A Greenpeace activist who jumped in front of a coal freighter and led a protest on top of the Houses of Parliament says her children give her strength to do her work.
Emma Gibson was one of 54 climate change campaigners who scaled Parliament this month. She spent 28 hours on the roof and another day at Charing Cross police station. Ms Gibson insists having a family is what spurs her on.
The 40-year-old, who has two-year-old twins Frank and Soren and a six-year-old daughter Rosa, said motherhood was "excellent training".
Ms Gibson, who lives with her husband Steve Wheeler in Whitstable, Kent, said: "Having twins changed me enormously. Physically and emotionally it was a very difficult experience. I felt that if I could survive twins, then I could survive anything."
Ms Gibson has worked as a Greenpeace campaigner for 14 years.
The most risky of her many stunts was jumping in the path of a coal freighter on the Medway in June to stop it delivering to Kingsnorth power station in Kent.

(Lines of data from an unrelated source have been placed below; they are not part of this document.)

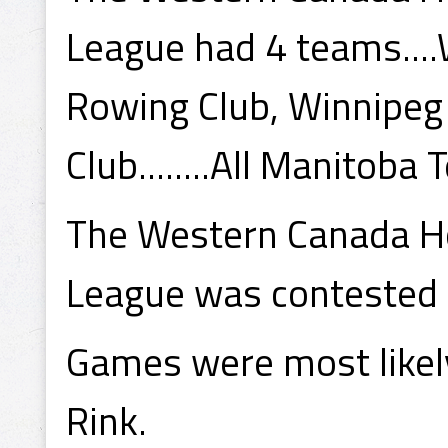
League had 4 teams....
Rowing Club, Winnipe
Club........All Manitoba
The Western Canada Ho
League was contested
Games were most likely
Rink.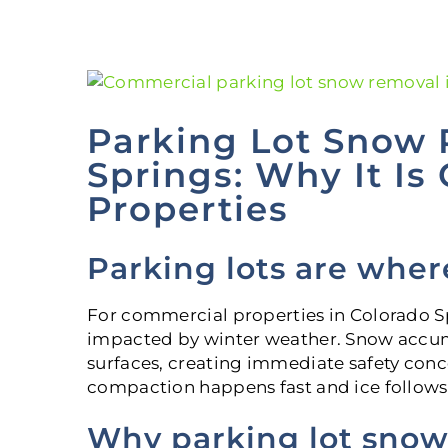
View
Larger
Image
Parking Lot Snow 
Springs: Why It Is
Properties
Parking lots are wher
For commercial properties in Colorado Spri
impacted by winter weather. Snow accum
surfaces, creating immediate safety conc
compaction happens fast and ice follows s
Why parking lot snow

Her husband gave up his lecturing job to look after their children.
Reader views (4)
Emma Gibson is a brave and selfless woman trying, in her own way, to save our country and our planet. Good luck to her.
- Jeff Smith, Tooting, London
No, it's her own thinking that does all that. The children are her excuse for imposing her views on the rest of the world.

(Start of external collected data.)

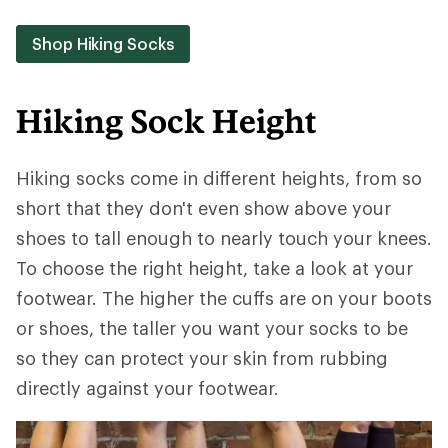
Shop Hiking Socks
Hiking Sock Height
Hiking socks come in different heights, from so
short that they don't even show above your
shoes to tall enough to nearly touch your knees.
To choose the right height, take a look at your
footwear. The higher the cuffs are on your boots
or shoes, the taller you want your socks to be
so they can protect your skin from rubbing
directly against your footwear.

As in all things, the answer lays somewhere between the extremes. She sees only the extremes both in consequences, and subsequently in solutions. Muddled thinking, rationalised, is all.
- Rogan, Irving
So nobody in that household is gainfully employed. How is this any different from the feral underclass. Dole bludgers the lot of them. I for one am sick of working b hard to pay exorbitant tax to support the idle, indolent, workshy and fatcat MP's.
- Ethan, UK
Pity the train didn't run her down, on second thoughts, I have no wish to traumatise train drivers with these narrow-minded selfish loonies.